Bedtime Math
- Type: Non-governmental, non-profit organization
- Location: Summit, New Jersey, U.S.;
- Official language: English
- Founder and president: Laura Overdeck
- Chief operating officer and director of research: Sara Thom
- Chief communications officer: Sandy LoPiccolo
- Chief strategy officer: Diana Pecina
- Website: bedtimemath.org

= Bedtime Math =

American education organization

Bedtime Math is a non-profit organization focused on mathematics education for young children, launched by Laura Overdeck in February 2012.

== History ==
Bedtime Math was founded in February 2012, initially as a website. In March 2014, Bedtime Math launched Crazy 8s, a free nationwide after-school recreational math club.

== Products ==
Bedtime Math's main offering is daily math problems for elementary school-age kids, posted daily on the website's homepage.
- Apps: The organization delivers the same daily riddles via a free mobile application for Android and iPhone OS.
- Books: Laura Overdeck has also published four children's books; her book royalties are donated toward Bedtime Math's programming.
  - Bedtime Math: A Fun Excuse to Stay Up Late (Macmillan Children's Publishing Group, June 2013)
  - Bedtime Math: This Time It's Personal (Macmillan Children's Publishing Group, March 2014)
  - Bedtime Math: The Truth Comes Out (Macmillan Children's Publishing Group, March 2015)
  - How Many Guinea Pigs Can Fit on a Plane? (Macmillan Children's Publishing Group, June 2016)
- Crazy 8s: The free program provides a kit of materials to help host eight sessions of a weekly math club. As of 2019, there were 10,000 schools and libraries across the country that had participated.
- For Math Awareness Month in April 2013, Bedtime Math produced four short math comedies.

== Reception ==
Bedtime Math has been featured in The New York Times parenting blog, USA Today, and National Public Radio (NPR); its books have been featured on NPR's Science Friday and reviewed in The Wall Street Journal. Time described it as "heartening news for educators who bemoan the state of science, technology, engineering and math (STEM) education in the U.S."

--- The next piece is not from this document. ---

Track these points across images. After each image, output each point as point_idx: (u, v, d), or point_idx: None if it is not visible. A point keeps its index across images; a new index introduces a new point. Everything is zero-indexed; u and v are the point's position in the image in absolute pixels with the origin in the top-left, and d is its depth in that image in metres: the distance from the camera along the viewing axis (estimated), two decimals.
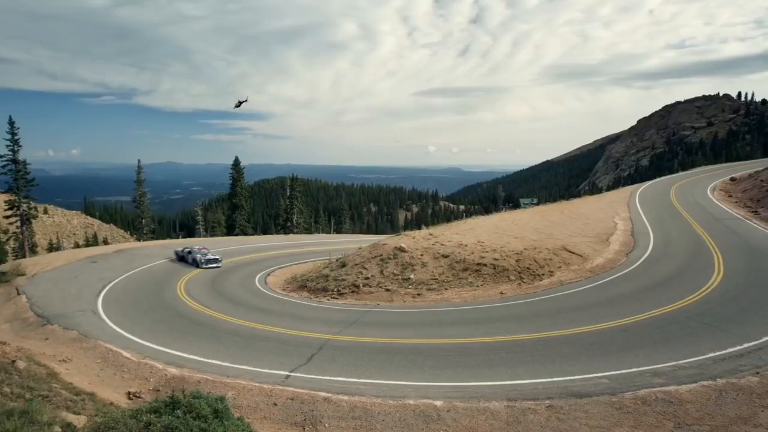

In 2015, an article in the journal Science reported on a randomized trial on the use of the Bedtime Math iPad that the "app provide limited support for the effectiveness of the intervention" with "no significant improvement in math performance for the experimental group compared with the control group". In 2018, the Journal of Experimental Psychology: General and University of Chicago psychologists claimed that the app "has long-lasting effects even after children stop using the app".

In 2018, researchers at Johns Hopkins University released the results of a study that claimed that the students who took part in Crazy 8s reduced their math anxiety, with the art club students not experiencing a significant reduction in math anxiety. The effect was more pronounced among students in the kindergarten through second grade club.

It was named one of the best online learning math apps for kids by The New York Times, and one of the Outstanding Apps in Early STEM Learning for Children by the Brookings Institution.